■ BRIEF ■
Please count the lines in the records below that contain the word "What" and reply with only that number.

■ DATA RECORDS ■
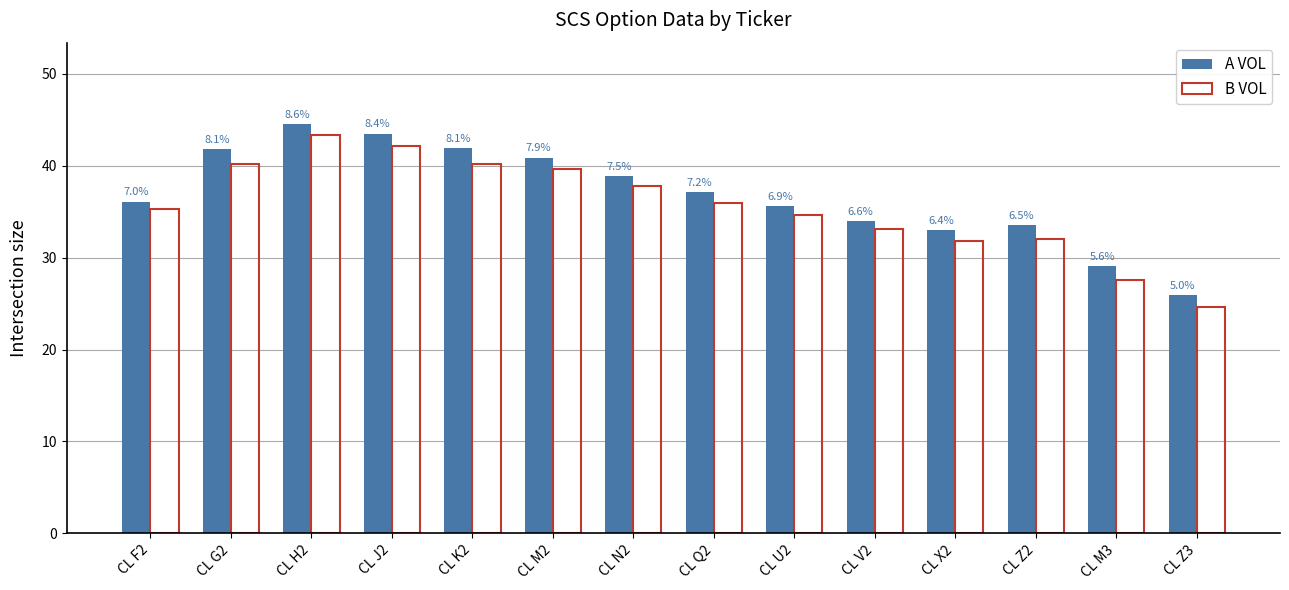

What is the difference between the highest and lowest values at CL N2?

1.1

---

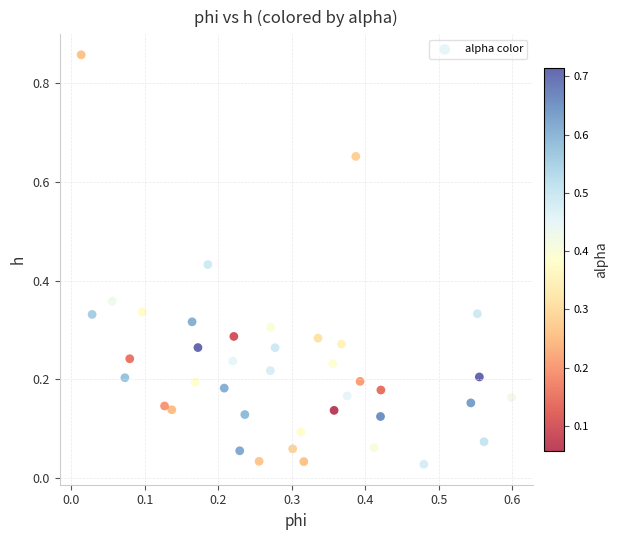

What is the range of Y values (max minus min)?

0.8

==

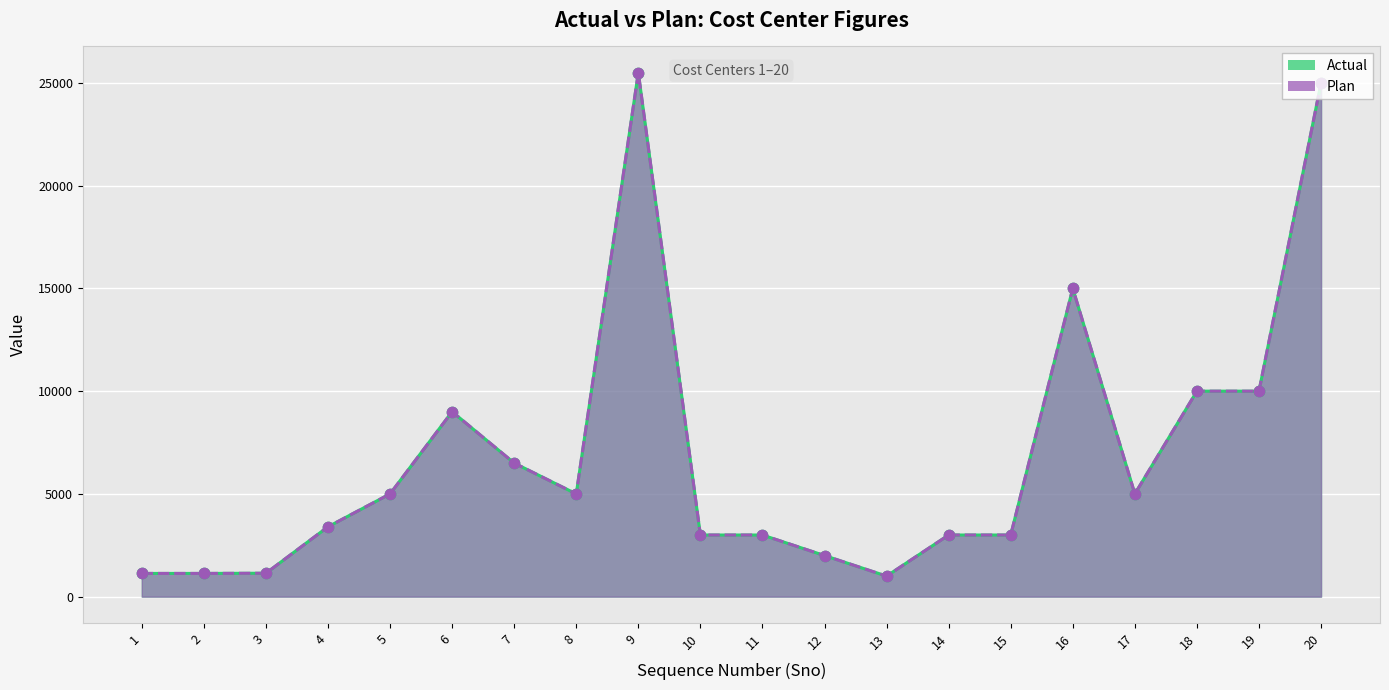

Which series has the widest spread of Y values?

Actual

■ YOUR SOLUTION ■
2